§ What is needed
Output the entries that follow character for character. Leave every image out.

• • • • •

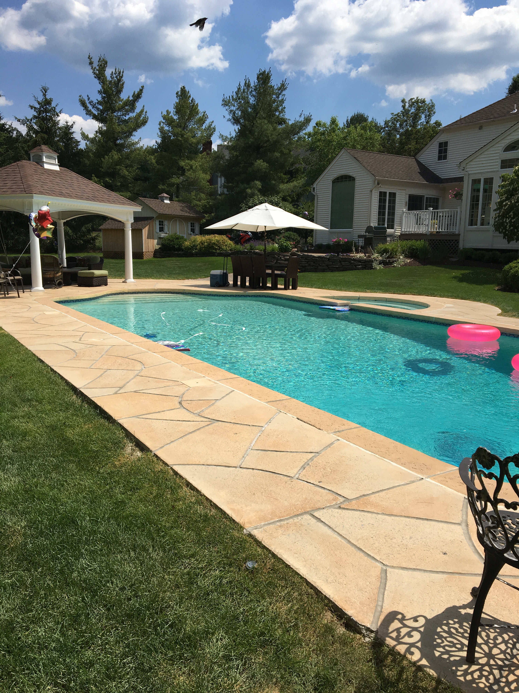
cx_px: 260
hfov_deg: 48.2
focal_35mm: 29
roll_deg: -1.9
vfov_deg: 61.7
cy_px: 346
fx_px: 580
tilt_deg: -11.4
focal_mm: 4.15
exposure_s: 1/2653
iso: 25
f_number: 2.2
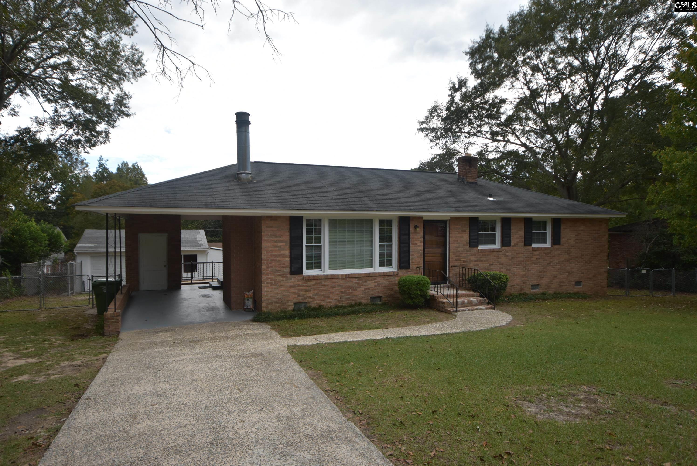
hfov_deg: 81.2
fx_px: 407
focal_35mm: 21
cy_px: 233
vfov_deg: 59.6
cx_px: 348
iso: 200
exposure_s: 1/800
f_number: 4
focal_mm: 14
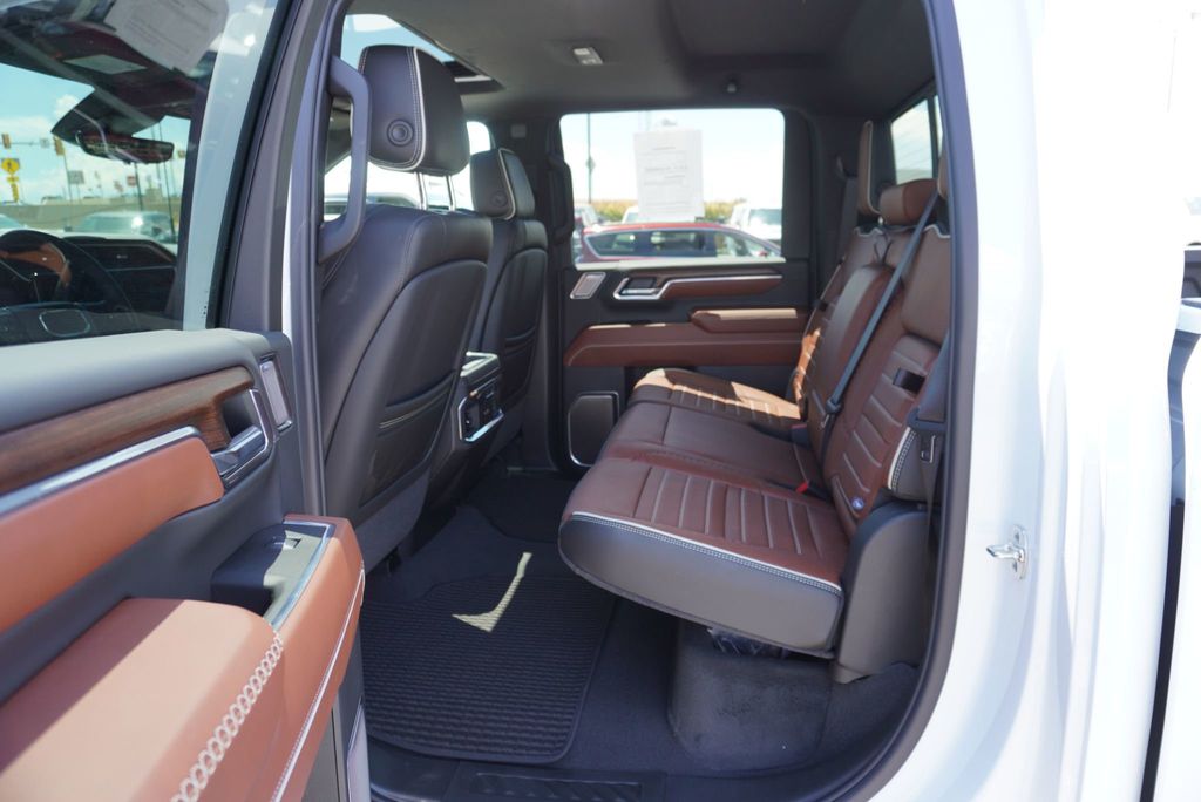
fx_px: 801
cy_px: 401
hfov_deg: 73.7
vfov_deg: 53.2
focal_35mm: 24
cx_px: 600
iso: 100
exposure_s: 1/60
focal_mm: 16
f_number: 4
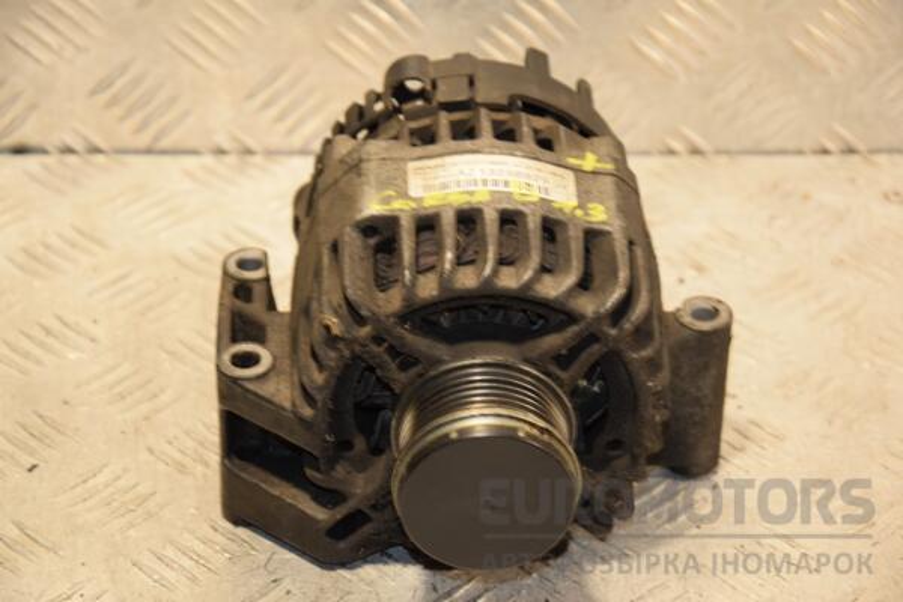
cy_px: 301
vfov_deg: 11.4
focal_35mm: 120
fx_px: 3010
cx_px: 452
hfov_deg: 17.1
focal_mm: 80
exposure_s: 1/100
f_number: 5.3
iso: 800
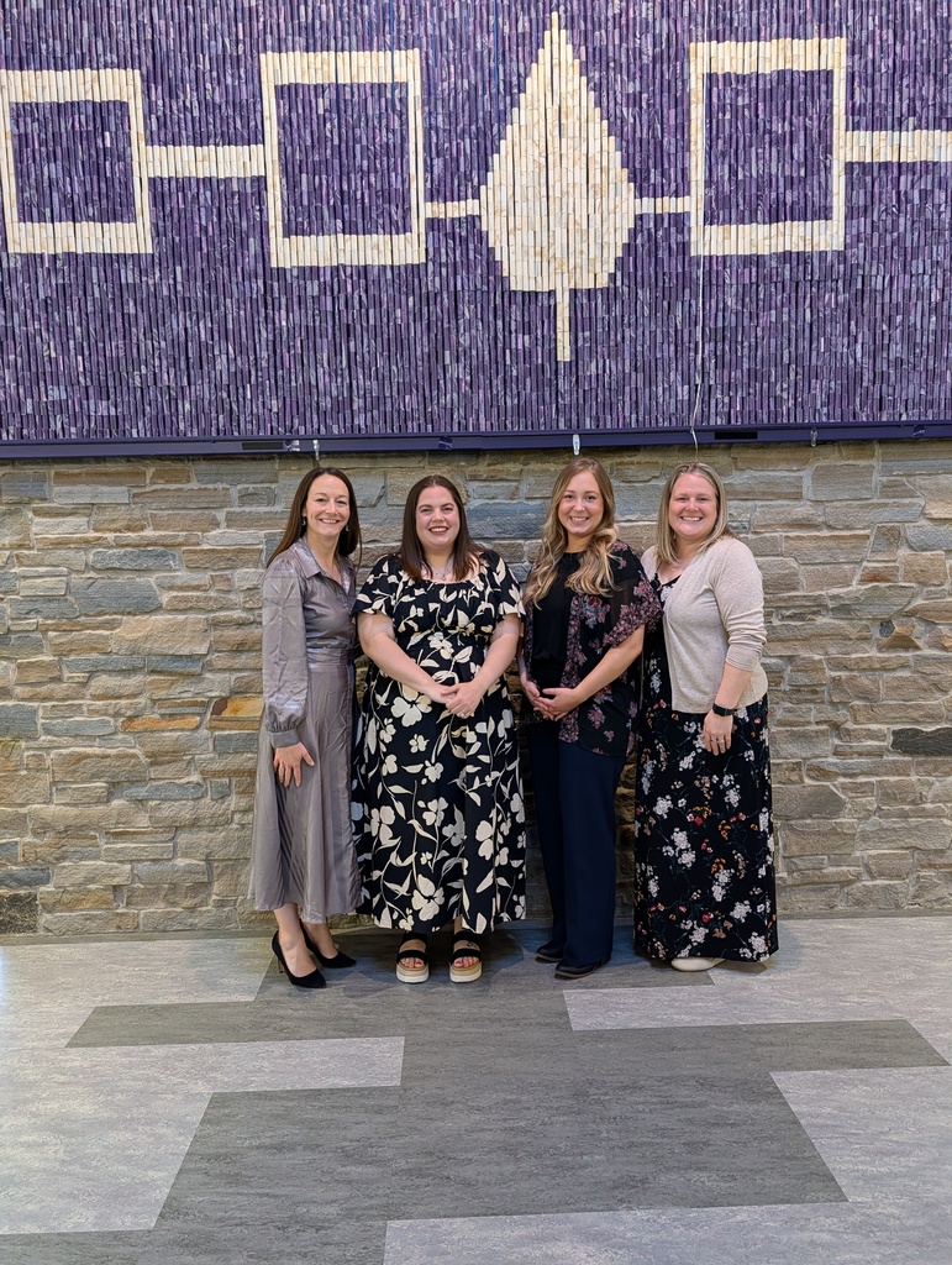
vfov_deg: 71.5
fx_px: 878
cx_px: 476
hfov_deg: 56.9
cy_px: 632
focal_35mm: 24
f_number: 1.68
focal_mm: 6.9
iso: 315
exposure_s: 1/120
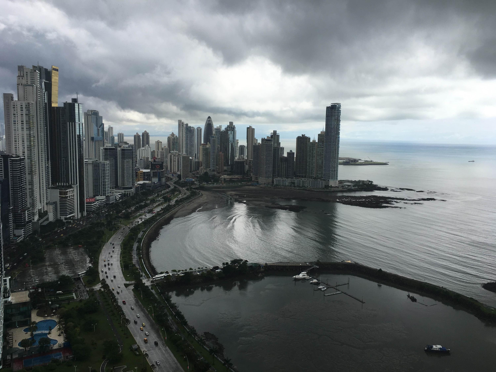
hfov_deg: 61.7
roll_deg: -0.6
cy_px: 186
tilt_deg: -6.6
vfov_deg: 48.2
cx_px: 248
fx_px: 416
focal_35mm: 29
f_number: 2.2
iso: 25
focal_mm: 4.15
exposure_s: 1/1789
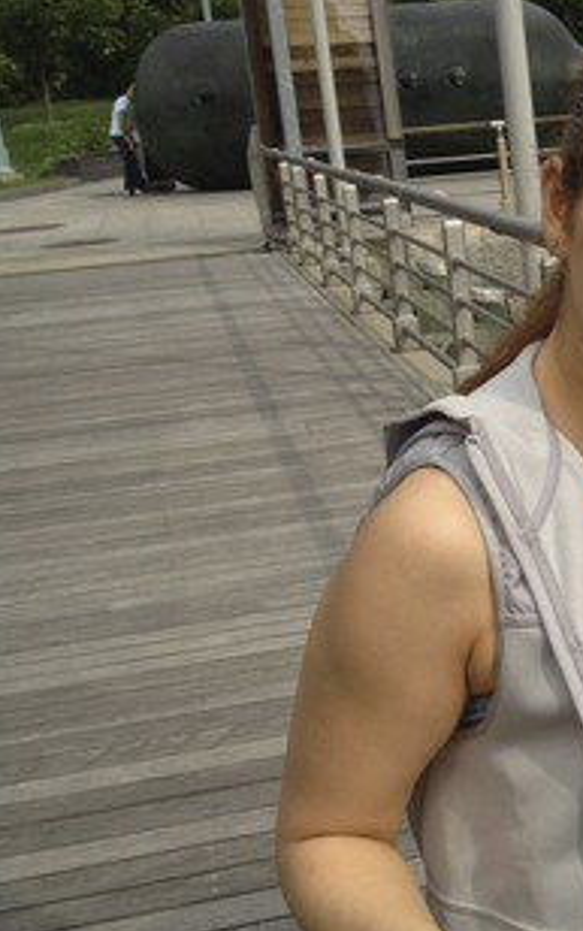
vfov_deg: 26.8
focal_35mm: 77
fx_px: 1954
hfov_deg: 16.2
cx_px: 716
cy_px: 478
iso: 64
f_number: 2.4
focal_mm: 4.28
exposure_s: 1/1577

• • • • •

§ Task output
cx_px: 260
hfov_deg: 48.2
focal_35mm: 29
roll_deg: -1.9
vfov_deg: 61.7
cy_px: 346
fx_px: 580
tilt_deg: -11.4
focal_mm: 4.15
exposure_s: 1/2653
iso: 25
f_number: 2.2
hfov_deg: 81.2
fx_px: 407
focal_35mm: 21
cy_px: 233
vfov_deg: 59.6
cx_px: 348
iso: 200
exposure_s: 1/800
f_number: 4
focal_mm: 14
fx_px: 801
cy_px: 401
hfov_deg: 73.7
vfov_deg: 53.2
focal_35mm: 24
cx_px: 600
iso: 100
exposure_s: 1/60
focal_mm: 16
f_number: 4
cy_px: 301
vfov_deg: 11.4
focal_35mm: 120
fx_px: 3010
cx_px: 452
hfov_deg: 17.1
focal_mm: 80
exposure_s: 1/100
f_number: 5.3
iso: 800
vfov_deg: 71.5
fx_px: 878
cx_px: 476
hfov_deg: 56.9
cy_px: 632
focal_35mm: 24
f_number: 1.68
focal_mm: 6.9
iso: 315
exposure_s: 1/120
hfov_deg: 61.7
roll_deg: -0.6
cy_px: 186
tilt_deg: -6.6
vfov_deg: 48.2
cx_px: 248
fx_px: 416
focal_35mm: 29
f_number: 2.2
iso: 25
focal_mm: 4.15
exposure_s: 1/1789
vfov_deg: 26.8
focal_35mm: 77
fx_px: 1954
hfov_deg: 16.2
cx_px: 716
cy_px: 478
iso: 64
f_number: 2.4
focal_mm: 4.28
exposure_s: 1/1577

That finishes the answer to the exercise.